Senate GOP committee plan highlights health care

Minnesota Senate Republicans are promising changes in state health care policy next session, and their new committee structure reflects that priority.

Senate Majority Leader-designate Paul Gazelka, R-Nisswa, said Tuesday that the reorganization for 2017 includes three panels that will deal with health care costs, access and reform issues.

Just two weeks after the election, Gazelka said he believes health care is the reason Republicans are now in charge of the Senate.

“That was the number one concern that people brought up,” Gazelka said.

Gazelka said he expects the work on state changes, including the state insurance exchange MNsure, will be done at the same time the GOP-controlled Congress begins dismantling the federal Affordable Care Act.

“There’s a number of things we can do right away,” he said. “For example, we know that the high-risk pool has to be broadened in some form. That’s part of what is causing the rates to be so high in MNsure. So, that really doesn’t matter if they dismantle it or not. We have to work on that.”

Under the new Senate committee structure, Sen. Michelle Benson, R-Ham Lake, will chair the Health and Human Services Finance and Policy Committee, Sen. Jim Abeler, R-Anoka, will chair the Human Services Reform Finance and Policy Committee and Sen. Karin Housley, R-St. Marys Point, will chair the Aging and Long-Term Care Policy Committee.

Gazelka said he hopes to “bend the spending curve” in human services, which is one of the biggest pieces of the state budget.

There are 22 returning Republican Senators, and each will chair a committee. There are three fewer committees than when Democrats were in charge.

Mary Kiffmeyer, R-Big Lake, will chair a newly combined committee on State Government Finance and Policy and Elections.

Kiffmeyer, a former secretary of state, said she’s interested in looking at “all kinds of ideas” for improving the election system, including voter ID. Despite voters’ rejection of a voter ID constitutional amendment in 2012, Kiffmeyer contends that Minnesotans “largely” support such a requirement.

“There were people that didn’t like the idea of changing the constitution, or there was some confusion interjected into the discussion,” Kiffmeyer said.

Still, Kiffmeyer said she plans to initially focus on basics like election management “before stepping out a little further.”

Here’s the full Senate committee list:

Aging and Long-Term Care Policy Chair: Housley
Agriculture, Rural Development and Housing Finance Chair: Westrom
Agriculture, Rural Development and Housing Policy Chair: Weber
Capital Investment Chair: Senjem
Commerce and Consumer Protection Chair: Dahms
E-12 Finance Chair: Nelson
E-12 Policy Chair: Pratt
Energy and Utilities Finance and Policy Chair: Osmek
Environment and Natural Resources Finance Chair: Ingebrigtsen
Environment and Natural Resources Policy and Legacy Finance Chair: Ruud
Finance Chair: Rosen
Health and Human Services Finance and Policy Chair: Benson
Human Services Reform Finance and Policy Chair: Abeler
Higher Education Finance and Policy Chair: Fischbach
Jobs and Economic Growth Finance and Policy Chair: Miller
Judiciary and Public Safety Finance and Policy Chair: Limmer
Local Government Chair: Hall
Rules and Administration Chair: Gazelka
State Government Finance and Policy and Elections Chair: Kiffmeyer
Taxes Chair: Chamberlain
Transportation Finance and Policy Chair: Newman
Veterans and Military Affairs Finance and Policy Chair: B. Anderson
  • wjc

    Kiffmeyer: Voters rejected the constitutional amendment for Voter ID, but they are really for it.

— What you are asked to do —
Reproduce the Senate committee article word for word from "There are 22" to "such a requirement.".

— Extracted data —

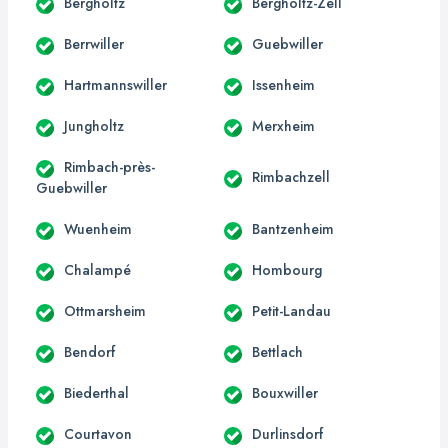
Bergholtz
Bergholtz-Zell
Berrwiller
Guebwiller
Hartmannswiller
Issenheim
Jungholtz
Merxheim
Rimbach-près-
Rimbachzell
Guebwiller
Wuenheim
Bantzenheim
Chalampé
Hombourg
Ottmarsheim
Petit-Landau
Bendorf
Bettlach
Biederthal
Bouxwiller
Courtavon
Durlinsdorf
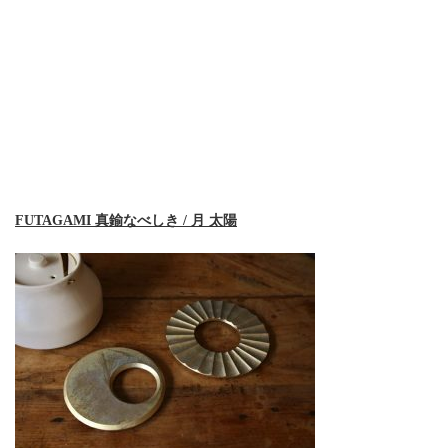
FUTAGAMI 真鍮なべしき / 月 太陽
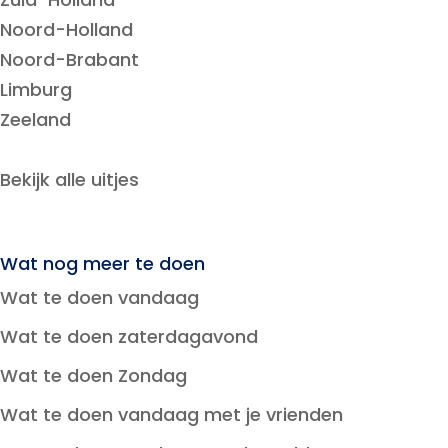
Noord-Holland
Noord-Brabant
Limburg
Zeeland
Bekijk alle uitjes
Wat nog meer te doen
Wat te doen vandaag
Wat te doen zaterdagavond
Wat te doen Zondag
Wat te doen vandaag met je vrienden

— Result of this task —
There are 22 returning Republican Senators, and each will chair a committee. There are three fewer committees than when Democrats were in charge.

Mary Kiffmeyer, R-Big Lake, will chair a newly combined committee on State Government Finance and Policy and Elections.

Kiffmeyer, a former secretary of state, said she’s interested in looking at “all kinds of ideas” for improving the election system, including voter ID. Despite voters’ rejection of a voter ID constitutional amendment in 2012, Kiffmeyer contends that Minnesotans “largely” support such a requirement.